German Diabetes Center (DDZ), Leibniz Center for Diabetes Research at Heinrich-Heine-University Düsseldorf, Institue for Biometrics and Epidemiology, Düsseldorf; German Diabetes Center (DDZ), Leibniz Center for Diabetes Research at Heinrich-Heine-University Düsseldorf, Insitute for Clinical Diabetology, Düsseldorf; German Center for Diabetes Research, Partner Düsseldorf, München-Neuherberg; Division of Endocrinology and Diabetology, Medical Faculty and University Hospital Düsseldorf, Heinrich-Heine-University Düsseldorf; Centre for Health and Society, Medical Faculty and University Hospital Düsseldorf, Heinrich-Heine-University Düsseldorf.
Dtsch Arztebl Int. 2022 Feb 18;119(7):107-122. doi: 10.3238/arztebl.m2022.0076.
The findings of observational studies can be distorted by a number of factors. So-called confounders are well known, but distortion by collider bias (CB) has received little attention in medical research to date. The goal of this article is to present the principle of CB, and measures that can be taken to avoid it, by way of a few illustrative examples.
The findings of a selective review of the literature on CB are explained with illustrative examples.
The simplest case of a collider variable is one that is caused by at least two other variables. An example of CB is the observation that, among persons with diabetes, obesity is associated with lower mortality, even though it is associated with higher mortality in the general population. The false protective association between obesity and mortality arises from the restriction of the study population to persons with diabetes.

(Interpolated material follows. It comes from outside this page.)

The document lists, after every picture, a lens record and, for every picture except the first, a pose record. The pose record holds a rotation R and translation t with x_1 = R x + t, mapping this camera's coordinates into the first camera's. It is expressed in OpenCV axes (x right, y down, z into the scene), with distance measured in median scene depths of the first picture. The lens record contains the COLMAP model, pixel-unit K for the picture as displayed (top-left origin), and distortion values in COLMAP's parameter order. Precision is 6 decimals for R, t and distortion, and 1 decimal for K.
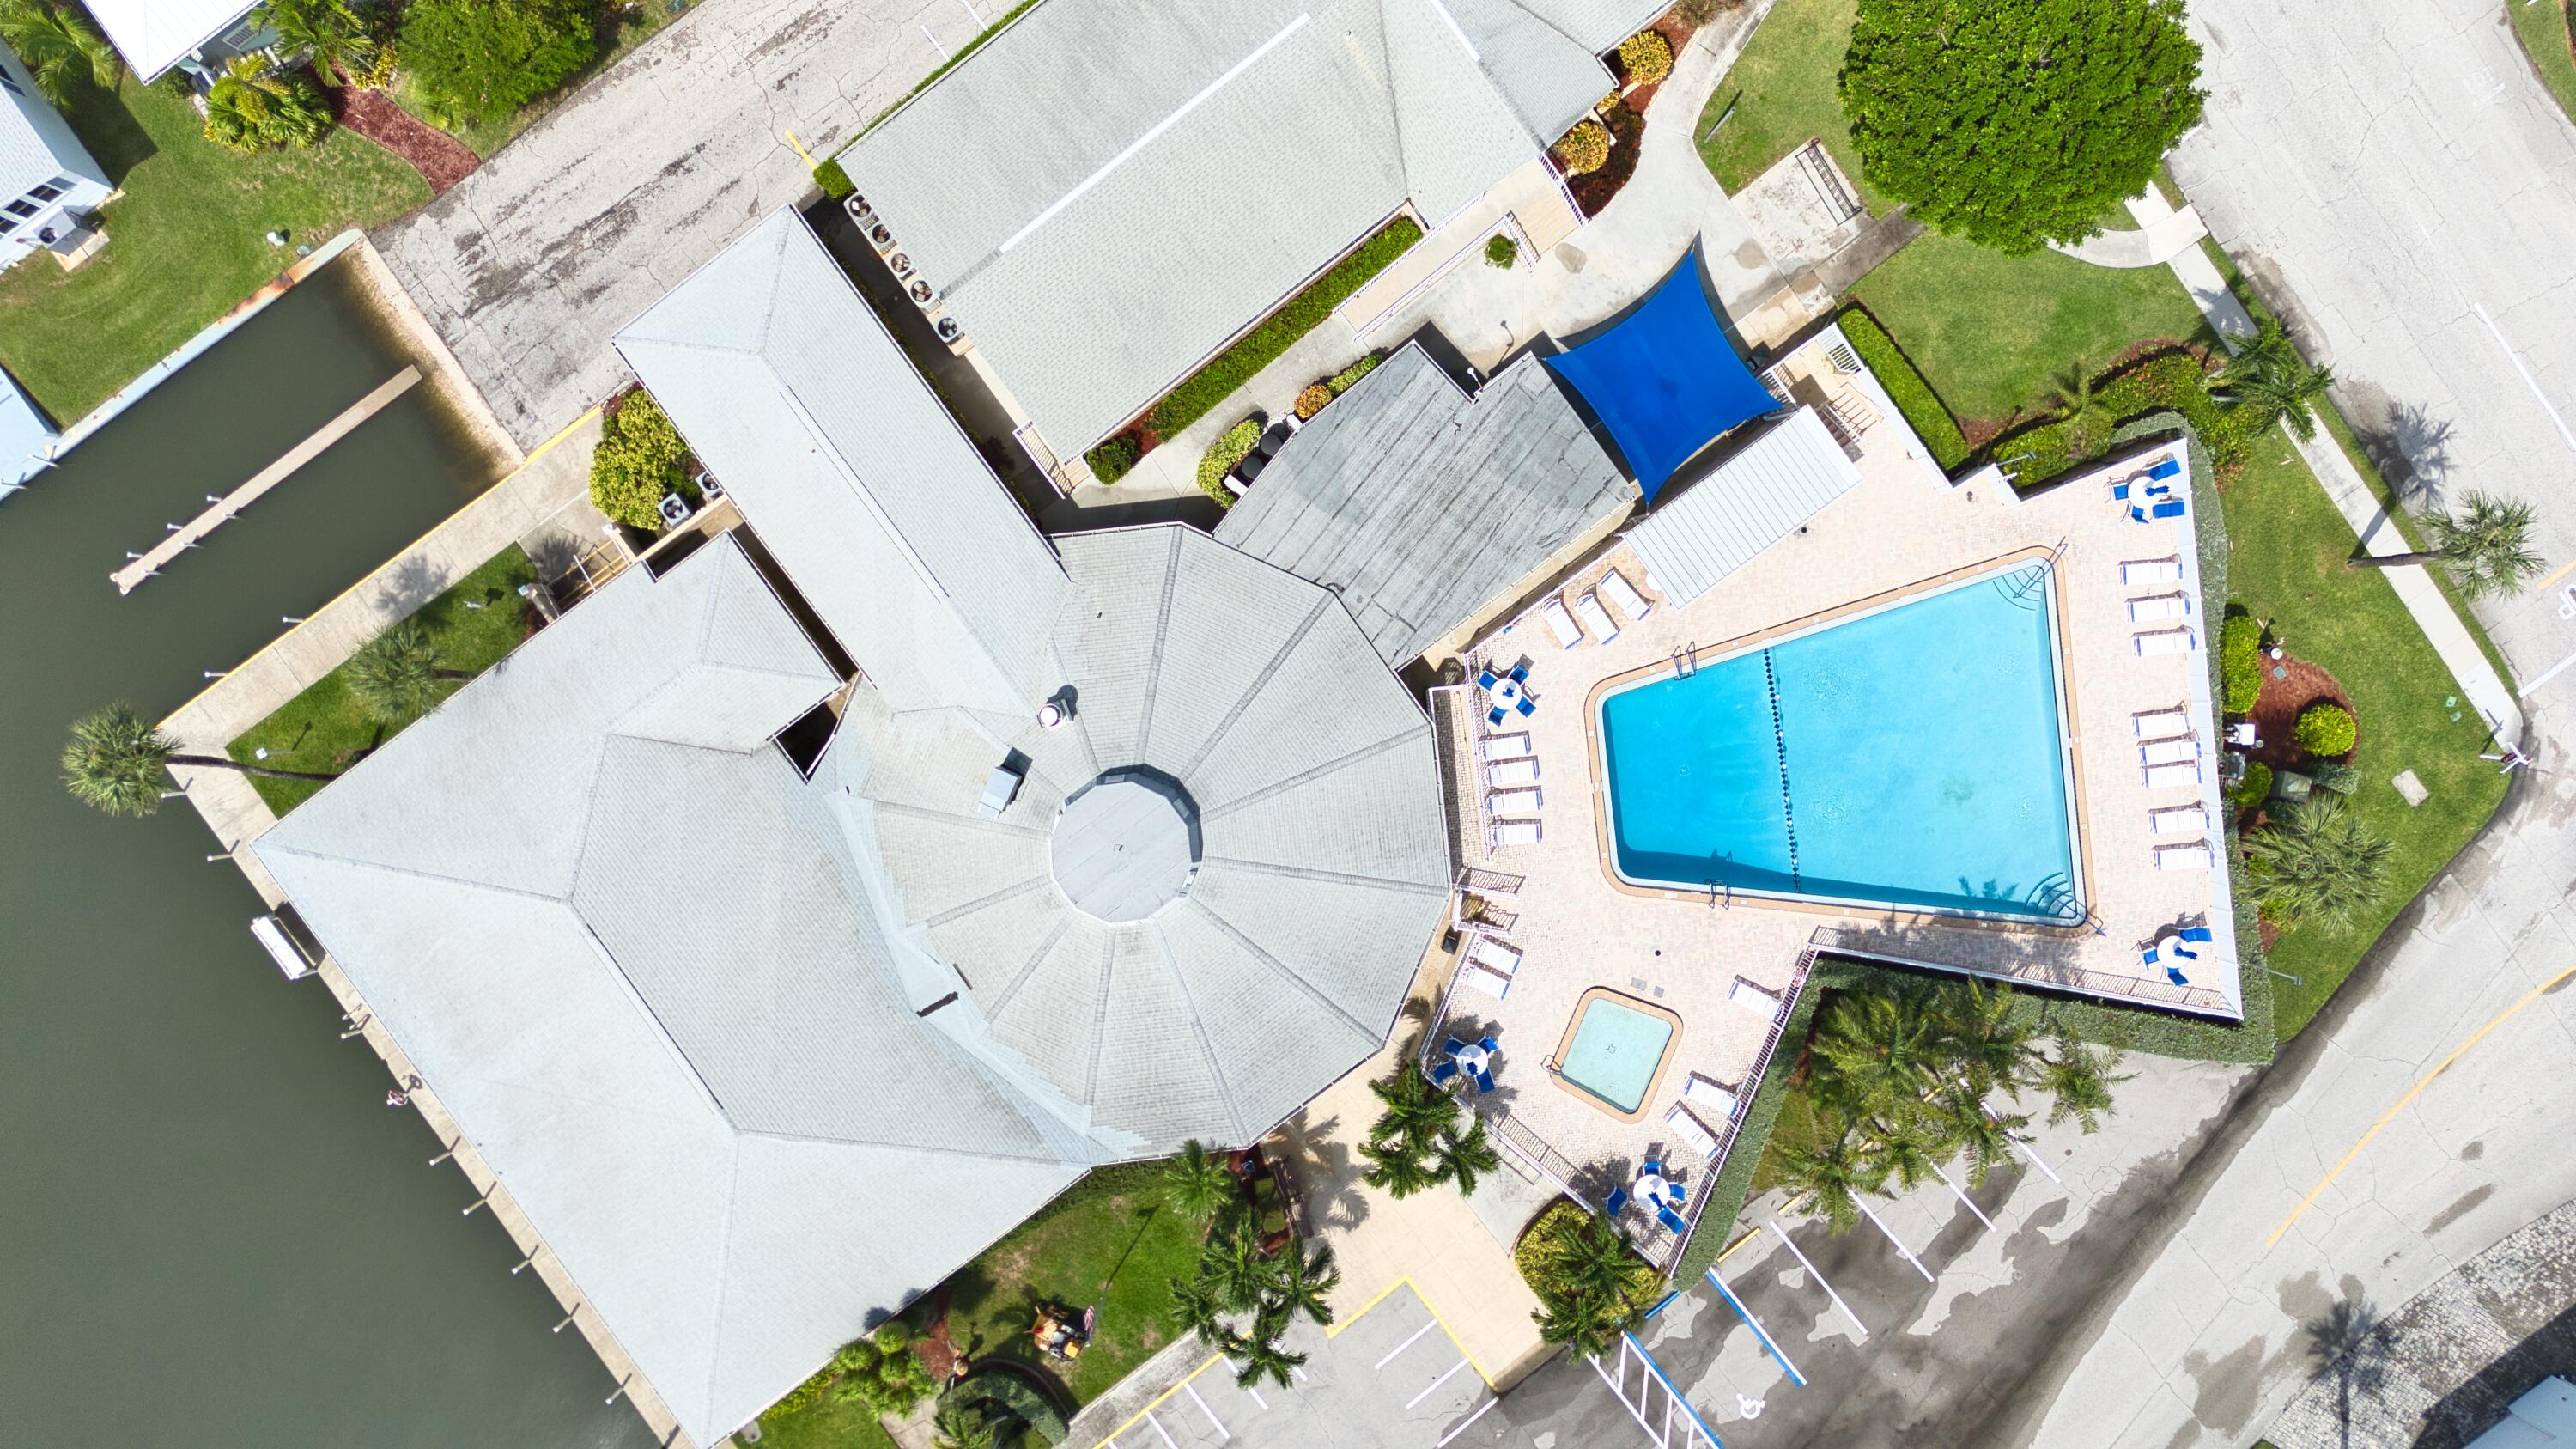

CB is a distortion that arises through restriction on or stratification by a collider variable, or through statistical adjustment for a collider variable in a regression model. CB can arise in many ways. The graphic representation of causal structures helps to identify potential sources of CB. It is important to distinguish confounders from colliders, as methods that serve to correct for confounding can themselves cause bias when applied to colliders. There is no generally applicable method for correcting CB.
观察性研究的结果可能会受到多种因素的影响。所谓的混杂因素是众所周知的,但迄今为止,在医学研究中,对由聚集性偏差(CB)引起的扭曲关注较少。本文的目的是通过一些说明性示例,介绍 CB 的原理以及可以采取的避免方法。
通过说明性示例解释对 CB 文献的选择性回顾结果。
聚集变量最简单的情况是至少由另外两个变量引起的变量。CB 的一个例子是,在糖尿病患者中,肥胖与较低的死亡率相关,尽管在一般人群中肥胖与较高的死亡率相关。肥胖与死亡率之间的虚假保护相关性是由于将研究人群限制在糖尿病患者中。
CB 是一种由于聚集变量的限制或分层,或在回归模型中对聚集变量进行统计调整而引起的扭曲。CB 可能以多种方式出现。因果结构的图形表示有助于识别 CB 的潜在来源。区分混杂因素和聚集因素很重要,因为用于纠正混杂因素的方法在应用于聚集因素时本身可能会导致偏差。没有一种普遍适用的方法可以纠正 CB。